I should say that I’m very fortunate to be working with a good set of investors. Here in Indiana, there is some ag tech but we have a lot of very strong healthcare and pharmaceutical tech because we have Eli Lilly and other pharmaceutical companies. We have the support of people from Elevate, and our angel investors have been really good.

The third group that has been really helpful is AG Ventures Alliance, which is a group out in Iowa. They have continued to invest in us and their farmer members invested their own money into us too.

2023 demo day attendees examine corn leaves turning purple in response to disease detection. Image credit: Insignum Ag.

AFN: What about regulatory concerns?

KM: In this space, it would be remiss if I didn’t talk about the regulatory side — that is a significant hurdle, and for good reason. People have a lot of concerns around any kind of genetic modification. These things need to be tested.

But there’s this tension between what is the real risk and what regulators could get sued for by an uneducated public.

For example, there, there was a new rule the USDA wrote a couple of years ago that said certain things can be exempt from regulation if they use a gene known to occur in that plant’s gene pool.

I thought, “We’re using a gene already found in corn and the corn’s gene pool, so we’re going to be exempt.” So we went to the USDA and said, “This is this is good, right?” They said no. We had to go back and we had to write a different kind of proposal. Just last week, we received our approval.

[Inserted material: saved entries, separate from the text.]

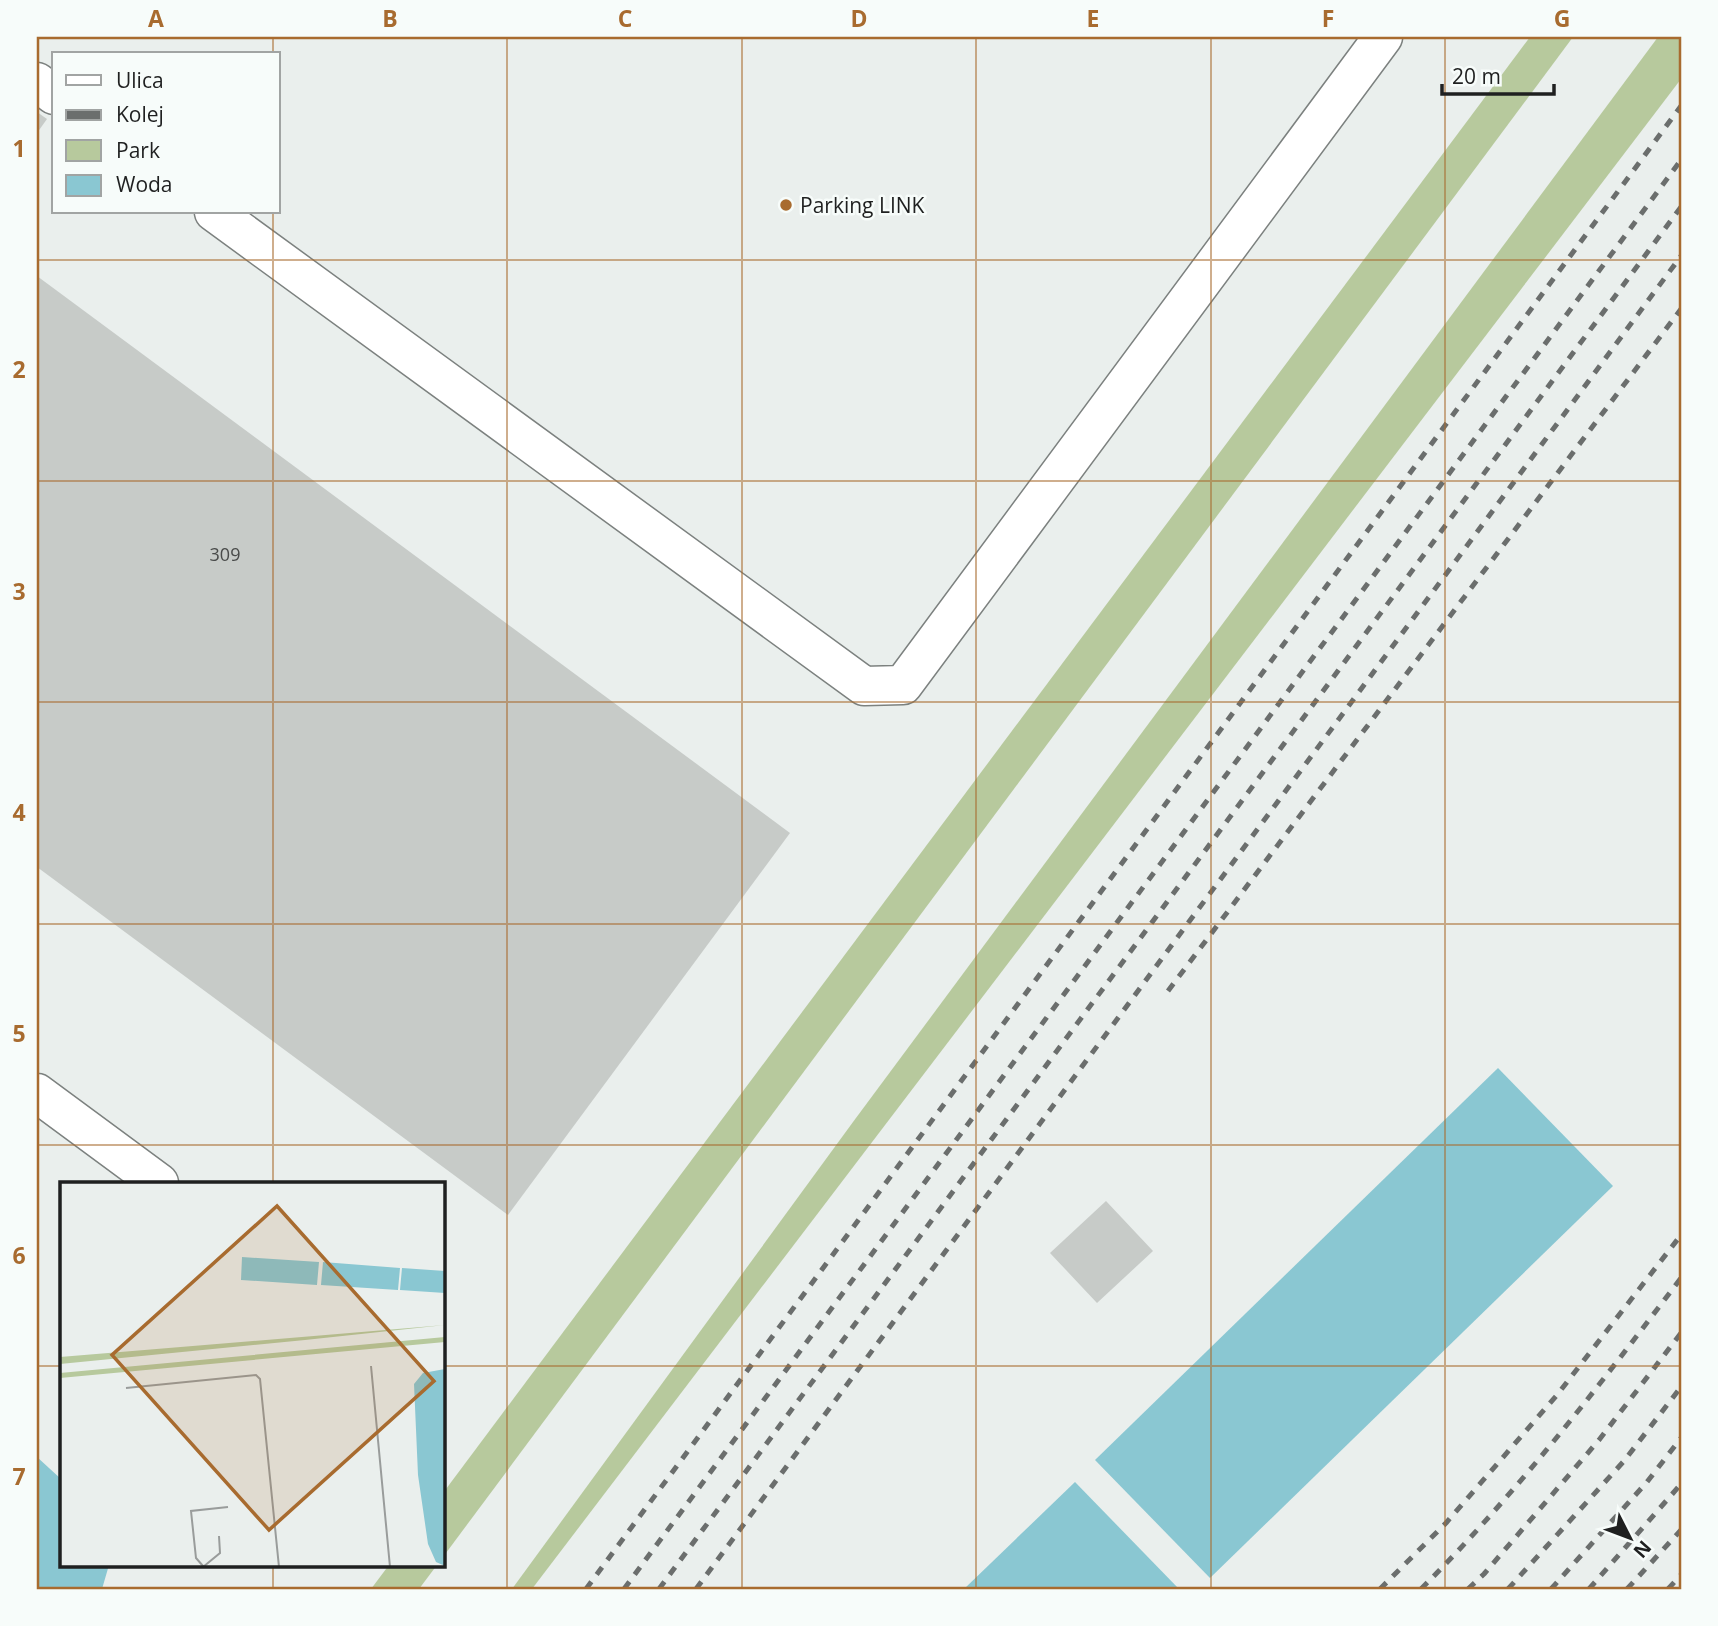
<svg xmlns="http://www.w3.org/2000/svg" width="1718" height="1626" font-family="'Open Sans',sans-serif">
	<rect width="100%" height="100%" fill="#eaefed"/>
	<g fill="#b7c99d">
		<path d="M1530,37H1573L443,1557V1493Z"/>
		<path d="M1658,37H1681V79L532,1589H512L853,1122Z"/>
		<path d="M389,1565H437L419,1589H371Z"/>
	</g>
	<g fill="#8ac7d2">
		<path d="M1498,1068L1613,1186L1210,1578L1095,1460Z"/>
		<path d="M37,1457L61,1479V1565H109L102,1589H37Z"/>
		<path d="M1075,1482L1179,1589H964Z"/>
	</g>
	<g fill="#c7cbc8">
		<path d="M37,112L47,119L37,133Z"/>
		<path d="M37,276L790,833L508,1215L37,867Z"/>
		<path d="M1106,1201L1153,1251L1097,1303L1050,1253Z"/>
	</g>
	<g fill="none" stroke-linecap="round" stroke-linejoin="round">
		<g stroke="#7c817f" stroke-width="41">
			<g id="minor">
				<path d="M37,82L54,95"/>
				<path d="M214,212L864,686L903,685L1383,37"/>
				<path d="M37,1093L159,1183"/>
			</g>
		</g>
		<use href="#minor" stroke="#fff" stroke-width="38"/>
		<g stroke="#6b6e6d" stroke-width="5" stroke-dasharray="9 9" stroke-linecap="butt">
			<path d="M1168,991L1681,309"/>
			<path d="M586,1589L1681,106"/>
			<path d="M624,1589L1681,160"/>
			<path d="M659,1589L1681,207"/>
			<path d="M696,1589L1681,256"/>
			<path d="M1380,1589L1446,1523L1557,1395L1681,1235"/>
			<path d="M1421,1589C1517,1493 1599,1386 1681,1278"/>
			<path d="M1468,1589L1484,1574L1599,1440L1681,1333"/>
			<path d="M1508,1589L1624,1461L1681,1387"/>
			<path d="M1551,1589L1647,1482L1681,1438"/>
			<path d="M1589,1589L1681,1484"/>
			<path d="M1627,1589L1681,1530"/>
			<path d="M1668,1589L1681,1575"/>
		</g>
	</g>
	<path fill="none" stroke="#a86b2f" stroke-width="2" stroke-opacity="0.55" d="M273,37V54M507,37V1589M742,37V1589M976,37V1589M1211,37V1589M1445,37V1589M273,212V1183M37,260H1681M37,481H1681M37,702H1681M37,924H1681M37,1145H1681M37,1366H61M443,1366H1681M273,1565V1589"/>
	<circle fill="#a86b2f" stroke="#f7fcfa" stroke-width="2.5" cx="786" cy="205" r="7"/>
	<g text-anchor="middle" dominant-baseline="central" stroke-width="5" stroke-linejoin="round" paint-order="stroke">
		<g font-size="18" fill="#494b4a">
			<text x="225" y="554">309</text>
		</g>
		<g font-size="21" fill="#1f2020" stroke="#f7fcfa" text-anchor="start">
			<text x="800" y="205">Parking LINK</text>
		</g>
	</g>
	<g transform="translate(60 1182)">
		<rect width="385" height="385" fill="#eaefed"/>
		<path d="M385,143L245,158L0,182V175ZM385,155V160L0,196V191Z" fill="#b7c99d"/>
		<path d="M182,75L259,80L257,103L181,98ZM263,80L340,86L338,108L261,103ZM342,86L385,89V111L340,108ZM385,187V384L376,380L368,362L358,293L354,202L363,191Z" fill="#8ac7d2"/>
		<path fill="none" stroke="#999c9b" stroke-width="2" d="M311,184L330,385M66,206L196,193L200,197L219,385M143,384L136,376L131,329L168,325M143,385L160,371L159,354"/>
		<path fill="#a86b2f" fill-opacity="0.15" stroke="#a86b2f" stroke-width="3.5" d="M217,24L374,199L209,348L52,173Z"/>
		<rect width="385" height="385" fill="none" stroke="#1f2020" stroke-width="3.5"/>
	</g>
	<rect width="1718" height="1626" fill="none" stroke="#f7fcfa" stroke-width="77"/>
	<rect x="52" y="52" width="228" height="161" fill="#f7fcfa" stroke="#a1a4a3" stroke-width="2"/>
	<rect x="66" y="75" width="35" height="10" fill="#ffffff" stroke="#a1a4a3" stroke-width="2"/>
	<text x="116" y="88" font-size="21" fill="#1f2020">Ulica</text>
	<rect x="66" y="110" width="35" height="10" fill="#6b6e6d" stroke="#a1a4a3" stroke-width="2"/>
	<text x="116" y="122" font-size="21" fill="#1f2020">Kolej</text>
	<rect x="66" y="140" width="35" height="21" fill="#b7c99d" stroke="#a1a4a3" stroke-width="2"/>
	<text x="116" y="158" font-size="21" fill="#1f2020">Park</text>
	<rect x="66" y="175" width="35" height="21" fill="#8ac7d2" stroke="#a1a4a3" stroke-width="2"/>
	<text x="116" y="192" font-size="21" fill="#1f2020">Woda</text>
	<g transform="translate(1630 1538) rotate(132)" stroke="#f7fcfa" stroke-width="5" paint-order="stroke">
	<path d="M0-5L12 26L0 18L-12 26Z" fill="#1f2020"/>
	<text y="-10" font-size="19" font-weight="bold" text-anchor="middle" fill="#1f2020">N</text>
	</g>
	<path d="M1442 84v10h112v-10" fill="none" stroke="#1f2020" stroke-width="3.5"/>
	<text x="1452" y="84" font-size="21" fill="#1f2020" stroke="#f7fcfa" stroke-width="5" paint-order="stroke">20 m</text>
	<rect x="38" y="38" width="1642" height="1550" fill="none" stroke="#a86b2f" stroke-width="2.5"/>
	<g font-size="23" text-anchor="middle" font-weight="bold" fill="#a86b2f">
		<text x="156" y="27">A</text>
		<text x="390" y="27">B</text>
		<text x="625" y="27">C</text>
		<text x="859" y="27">D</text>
		<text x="1093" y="27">E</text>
		<text x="1328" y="27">F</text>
		<text x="1562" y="27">G</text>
		<text x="19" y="157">1</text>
		<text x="19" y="378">2</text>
		<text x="19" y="600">3</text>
		<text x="19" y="821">4</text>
		<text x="19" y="1042">5</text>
		<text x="19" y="1264">6</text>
		<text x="19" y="1485">7</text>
	</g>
</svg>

AFN: Where will you sell the product?

KM: We are now approved to go commercial in the US if we want to. But a lot of the supply chain doesn’t want us to because it’s really difficult to separate a particular crop so it doesn’t end up getting exported. So we’ll wait until we get our approval in other countries before we go commercial with a corn product.

I’m very thankful that the USDA at least has been very responsive and very helpful, and they got us through that process really quickly.

AFN: Any good lessons learned other startups should take note of?

KM: One of the things that I learned early is that I should have built my team faster. I was very fortunate to pull together a rockstar advisory board. To meet with those people on a regular basis has been extremely helpful for me and for the company.

I’m also very thankful that Purdue encouraged me to talk to my customers so quickly. That really changed the trajectory for us as a company to start testing things out in the field, sacrificing the lab and greenhouse studies.

I’ve been incredibly fortunate to have field space available to me because of the family farm, but even in the absence of that, I still think it’s super critical to get those field experiments and that field data very early on.

We started in the lab some, but we didn’t limit ourselves to the results we saw. Even though a low percentage of our varieties seemed to work in the lab, we just took all of our varieties out to the field, and we did see a lot of different results. We had a lot more success.

On the flip side, we had one variety that worked in the field that didn’t work in the lab. So if we hadn’t tested the entire breadth of our genetics out in the field, we would have missed some really important things.